Snippet of generated file:
#include <stdio.h>
int main()
{
float a = 0.199698325654f;
float b = 0.402517512357f;
float c = 0.700489844438f;
float d = 0.699640984356f;
if (a != 0.199698325654f) { printf("Error!\n"); }
if (b != 0.402517512357f) { printf("Error!\n"); }
if (c != 0.700489844438f) { printf("Error!\n"); }
if (d != 0.699640984356f) { printf("Error!\n"); }
return 0;
}
And running it correctly does not print anything to the screen:
$ ./a.out
$
But here's the catch: if you don't put the literal f after the floats in the check for equality, it will fail every time! You can leave the literal f out of the assignment, though, without problems.
I took a look at the disassembly from the VS2005 compiler. When running this simple program, I found that after float f=.1;, the condition f==.1 resulted in .... FALSE.
EDIT - this was due to the comparand being a double. When using a float literal (i.e. .1f), the comparison resulted in TRUE. This also holds when comparing double variables with double literals.
I added the source code and disassembly here:
float f=.1f;
0041363E fld dword ptr [__real#3dcccccd (415764h)]
00413644 fstp dword ptr [f]
double d=.1;
00413647 fld qword ptr [__real#3fb999999999999a (415748h)]
0041364D fstp qword ptr [d]
bool ffequal = f == .1f;
00413650 fld dword ptr [f]
00413653 fcomp qword ptr [__real#3fb99999a0000000 (415758h)]
00413659 fnstsw ax
0041365B test ah,44h
0041365E jp main+4Ch (41366Ch)
00413660 mov dword ptr [ebp-0F8h],1
0041366A jmp main+56h (413676h)
0041366C mov dword ptr [ebp-0F8h],0
00413676 mov al,byte ptr [ebp-0F8h]
0041367C mov byte ptr [fequal],al
// here, ffequal is true
bool dfequal = d == .1f;
0041367F fld qword ptr [__real#3fb99999a0000000 (415758h)]
00413685 fcomp qword ptr [d]
00413688 fnstsw ax
0041368A test ah,44h
0041368D jp main+7Bh (41369Bh)
0041368F mov dword ptr [ebp-0F8h],1
00413699 jmp main+85h (4136A5h)
0041369B mov dword ptr [ebp-0F8h],0
004136A5 mov al,byte ptr [ebp-0F8h]
004136AB mov byte ptr [dequal],al
// here, dfequal is false.
bool ddequal = d == .1;
004136AE fld qword ptr [__real#3fb999999999999a (415748h)]

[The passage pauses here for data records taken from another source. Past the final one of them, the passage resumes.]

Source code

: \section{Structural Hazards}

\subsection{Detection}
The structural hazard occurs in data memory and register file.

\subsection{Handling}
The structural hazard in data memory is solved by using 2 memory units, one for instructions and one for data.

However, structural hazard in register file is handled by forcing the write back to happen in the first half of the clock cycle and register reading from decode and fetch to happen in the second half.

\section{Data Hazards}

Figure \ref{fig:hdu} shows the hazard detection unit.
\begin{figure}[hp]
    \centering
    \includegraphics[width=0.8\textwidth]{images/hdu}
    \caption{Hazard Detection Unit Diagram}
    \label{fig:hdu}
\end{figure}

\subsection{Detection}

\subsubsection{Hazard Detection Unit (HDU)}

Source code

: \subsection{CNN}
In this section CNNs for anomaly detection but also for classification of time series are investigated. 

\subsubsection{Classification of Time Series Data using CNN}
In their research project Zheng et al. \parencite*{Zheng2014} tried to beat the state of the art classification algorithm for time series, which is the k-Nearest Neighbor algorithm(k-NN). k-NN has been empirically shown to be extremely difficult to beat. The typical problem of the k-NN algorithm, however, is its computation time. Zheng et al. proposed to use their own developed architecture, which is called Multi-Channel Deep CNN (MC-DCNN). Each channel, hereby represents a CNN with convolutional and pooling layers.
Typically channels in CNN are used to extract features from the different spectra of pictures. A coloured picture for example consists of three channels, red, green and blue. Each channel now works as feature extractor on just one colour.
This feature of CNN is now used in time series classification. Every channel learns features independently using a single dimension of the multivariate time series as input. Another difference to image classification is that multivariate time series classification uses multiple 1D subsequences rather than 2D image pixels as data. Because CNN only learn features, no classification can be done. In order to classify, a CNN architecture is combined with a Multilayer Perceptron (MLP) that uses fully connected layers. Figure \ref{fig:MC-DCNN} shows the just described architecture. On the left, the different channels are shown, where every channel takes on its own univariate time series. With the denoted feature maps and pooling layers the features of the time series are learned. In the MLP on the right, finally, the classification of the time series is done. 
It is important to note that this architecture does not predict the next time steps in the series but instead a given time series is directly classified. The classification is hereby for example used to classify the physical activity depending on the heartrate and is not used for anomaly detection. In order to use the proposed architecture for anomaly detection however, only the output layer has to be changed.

004136B4 fcomp qword ptr [d]
004136B7 fnstsw ax
004136B9 test ah,44h
004136BC jp main+0AAh (4136CAh)
004136BE mov dword ptr [ebp-104h],1
004136C8 jmp main+0B4h (4136D4h)
004136CA mov dword ptr [ebp-104h],0
004136D4 mov al,byte ptr [ebp-104h]
004136DA mov byte ptr [ddequal],al
// ddequal is true
I don't think it will behave equal:
float f1 = .1;
// compiled as
//// 64-bits literal into EAX:EBX
if( f1 == .1 )
//// load .1 into 80 bits of FPU register 1
//// copy EAX:EBX into FPU register 2 (leaving alone the last 16 bits)
//// call FPU compare instruction
////
When the compiler generates code as mentioned above, the condition will never be true: 16 bits will be different when comparing the 64bits version of .1 with it's 80bits version.
Concluding: no: you cannot guarantee equality on each and every machine with this code.
It should print every time and on every machine. You're not using the output of any calculation, so there's no reason to assume that the values would change.
One caveat: certain "magic" numbers don't necessarily come from memory. In x86 we have the following instructions:
FLDZ - load 0.0 into ST(0)
FLD1 - load 1.0 into ST(0)
FLD2T - load log2(10) into ST(0)
FLD2E - load log2(e) into ST(0)
FLDPI - load pi into ST(0)
FLDLG2 - load log10(2) into ST(0)
FLDLN2 - load ln(2) into ST(0)
So if you happen to be comparing with one of these values you may possibly not get the exact same value as the const literal you referenced.